[Start of section]

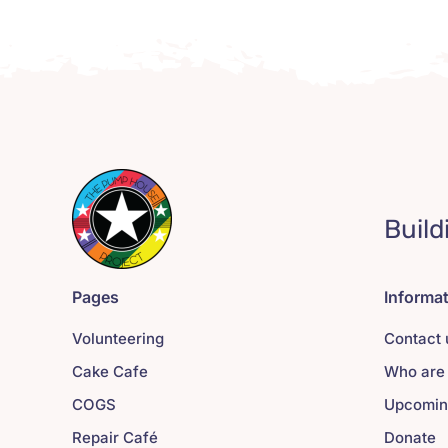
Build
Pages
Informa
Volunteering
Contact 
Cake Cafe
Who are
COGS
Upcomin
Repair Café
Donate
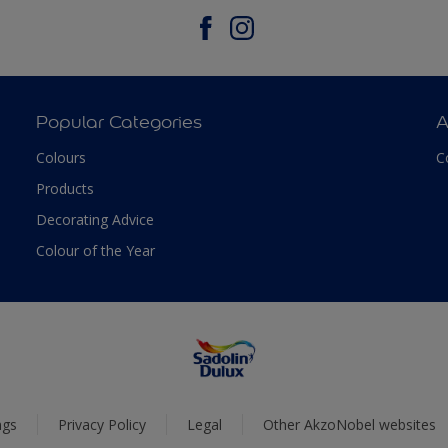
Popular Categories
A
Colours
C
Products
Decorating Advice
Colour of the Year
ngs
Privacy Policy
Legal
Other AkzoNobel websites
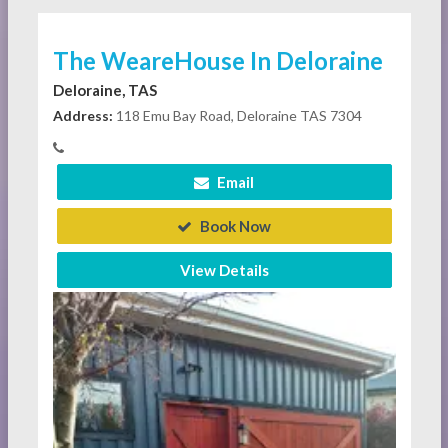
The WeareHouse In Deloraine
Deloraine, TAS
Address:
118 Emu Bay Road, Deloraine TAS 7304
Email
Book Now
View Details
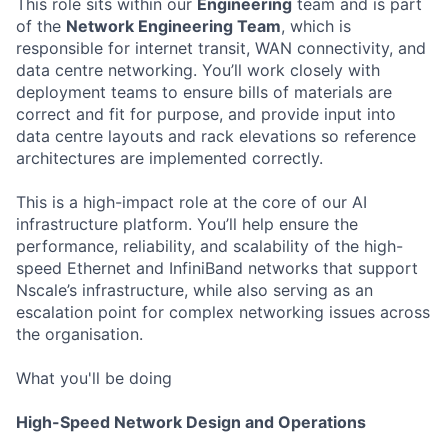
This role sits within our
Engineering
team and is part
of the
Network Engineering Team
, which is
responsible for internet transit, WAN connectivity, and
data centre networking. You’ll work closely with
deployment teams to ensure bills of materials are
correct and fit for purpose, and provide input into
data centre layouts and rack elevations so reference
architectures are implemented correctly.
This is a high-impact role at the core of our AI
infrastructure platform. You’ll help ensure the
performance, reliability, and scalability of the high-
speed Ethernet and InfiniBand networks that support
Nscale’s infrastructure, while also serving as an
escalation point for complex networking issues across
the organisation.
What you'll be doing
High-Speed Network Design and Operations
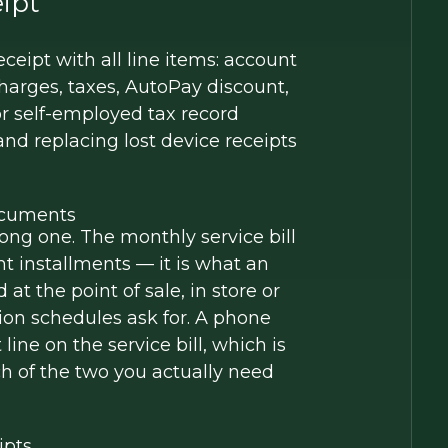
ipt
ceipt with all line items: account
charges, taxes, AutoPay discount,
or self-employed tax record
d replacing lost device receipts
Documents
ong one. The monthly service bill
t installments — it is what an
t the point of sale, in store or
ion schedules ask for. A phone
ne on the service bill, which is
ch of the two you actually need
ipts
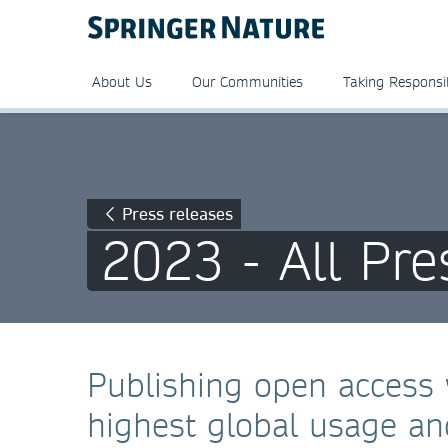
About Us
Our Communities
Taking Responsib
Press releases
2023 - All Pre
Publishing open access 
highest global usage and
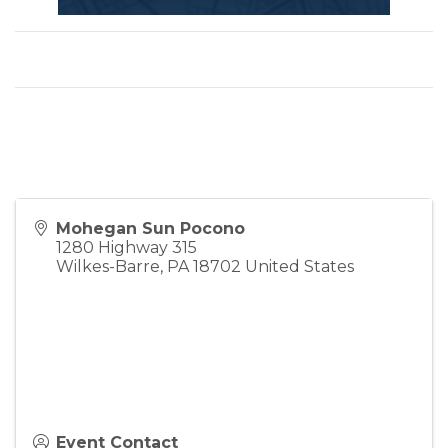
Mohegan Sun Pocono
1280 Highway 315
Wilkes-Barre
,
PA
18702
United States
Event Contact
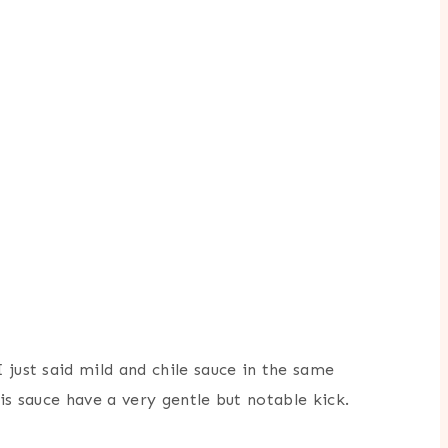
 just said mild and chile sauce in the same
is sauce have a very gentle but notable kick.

[End of section]

Copy only this from above: the line containing "Volunteering", the line containing "deployment teams to", and all lines between, printed exactly. Leave out the pictures.

■ **Expected output**:
Volunteering
Contact 
Cake Cafe
Who are
COGS
Upcomin
Repair Café
Donate
Popular Categories
A
Colours
C
Products
Decorating Advice
Colour of the Year
ngs
Privacy Policy
Legal
Other AkzoNobel websites
The WeareHouse In Deloraine
Deloraine, TAS
Address:
118 Emu Bay Road, Deloraine TAS 7304
Email
Book Now
View Details
This role sits within our
Engineering
team and is part
of the
Network Engineering Team
, which is
responsible for internet transit, WAN connectivity, and
data centre networking. You’ll work closely with
deployment teams to ensure bills of materials are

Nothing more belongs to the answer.